Most colleges are forever tied to the location where they were founded. Harvard has always been in Cambridge. The University of North Carolina has always been in Chapel Hill.
But Duke has not always been in Durham. Instead, Duke and Durham chose each other in an intentional way.
In the 1880s, Duke’s predecessor institution, Trinity College, was located in rural Randolph County. The tiny town that grew up around the small college even took on its name, incorporating itself as Trinity, North Carolina.
At the same time, about 70 miles away, Durham was rapidly becoming a tobacco boomtown of the New South. The city had diverse population and economic opportunities for white and black citizens. City leaders were ambitious and determined for Durham to make its mark, and they saw higher education as a way to solidify the prestige and influence of their city.
Trinity College enjoyed a good academic reputation, but it was struggling financially and finding it difficult to attract students and faculty. John Franklin Crowell, a Yale graduate, had been named president of the college in 1887 at the age of 29. In addition to teaching economics and coaching the football team, Crowell had aspirations for Trinity. He managed to persuade both the trustees and the Methodist Conference that a move to an urban location would boost Trinity’s chances for success.
Crowell then began to approach North Carolina cities to gauge their interest in becoming Trinity College’s new home. In 1889, Raleigh offered the school $35,000, an amount deemed enough to cover the projected cost of the move, estimated at around $20,500, and the Methodist Conference approved the proposal.
But then the citizens of Durham stepped forward. Their civic pride had been stung when the Baptist State Convention had chosen to locate its Baptist Female University (later Meredith College) in Raleigh even though Durham had offered more money.
Durham officials of the Methodist Church urged local business leader and philanthropist Washington Duke to counter Raleigh’s bid. In early 1890, Washington Duke declared that Durham could match Raleigh’s offer, and that he would personally contribute an additional $50,000 for endowment. When news of this offer reached Crowell, he traveled immediately to Durham to meet in person with Washington Duke for the first time. Mr. Duke then suggested that if he was willing to put up the funds, Julian Carr might be induced to donate his fairgrounds, Blackwell’s Park, as a site for the college. Crowell went across town to put this request to Carr, who agreed at once.
Next, the trustees undertook the delicate matter of formally asking the citizens of Raleigh to release Trinity College from its agreement to move the college to the state capital. The request was granted, and the designated spot later came to be occupied by North Carolina State University.
The move to Durham did not go smoothly: it was originally scheduled for 1891, but the tower of the new main building collapsed, and the move was delayed a year.
Eventually, Trinity College packed up its college bell, clock, safe, and the several thousand books of its library, loaded them onto a railroad boxcar, and decamped to Durham.
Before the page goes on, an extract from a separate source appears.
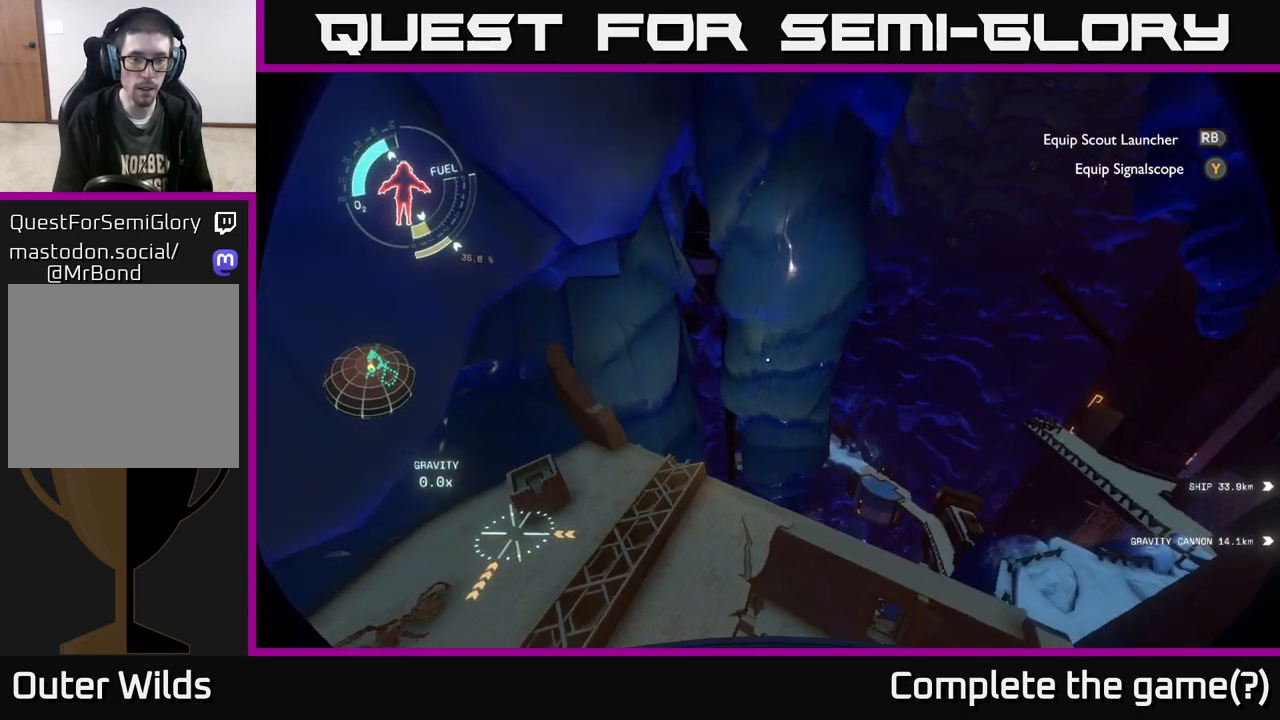
{"buttons": [], "left_stick": "down", "right_stick": "up-right", "events": [[300, "right_stick", "up-right"], [333, "left_stick", "center"], [417, "left_stick", "down"]]}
Crowell’s horses and Professor Pegram’s cow walked the distance. Crowell later wrote that while the actual distance was less than 100 miles, it felt like 10,000 miles psychologically.
The little town of Trinity had objected to the “removal” of its college; local farmers and boarding houses lamented the loss of income from students. In fact, most of the faculty chose not to make the move but remained behind in Randolph County to teach in the high school that opened in the old college building.
Trinity College opened in Durham on September 1, 1892, with 17 faculty members and 180 students – a large increase from its previous enrollment of 113.
They were greeted by three new college buildings: a large building called Old Main, containing classrooms, the library, administrative offices, and dormitory rooms; the Technological Building, for which Crowell himself donated the funds; and the College Inn, which was the residential and social center of the college. There were also five houses for faculty on campus.
The move to Durham did not magically solve every problem for Trinity College; the college continued to face financial challenges. But by tapping into Durham’s urban energy, the college gained access to the wider world, and the strategic agreement between the college and its new home was the beginning of an enduring partnership.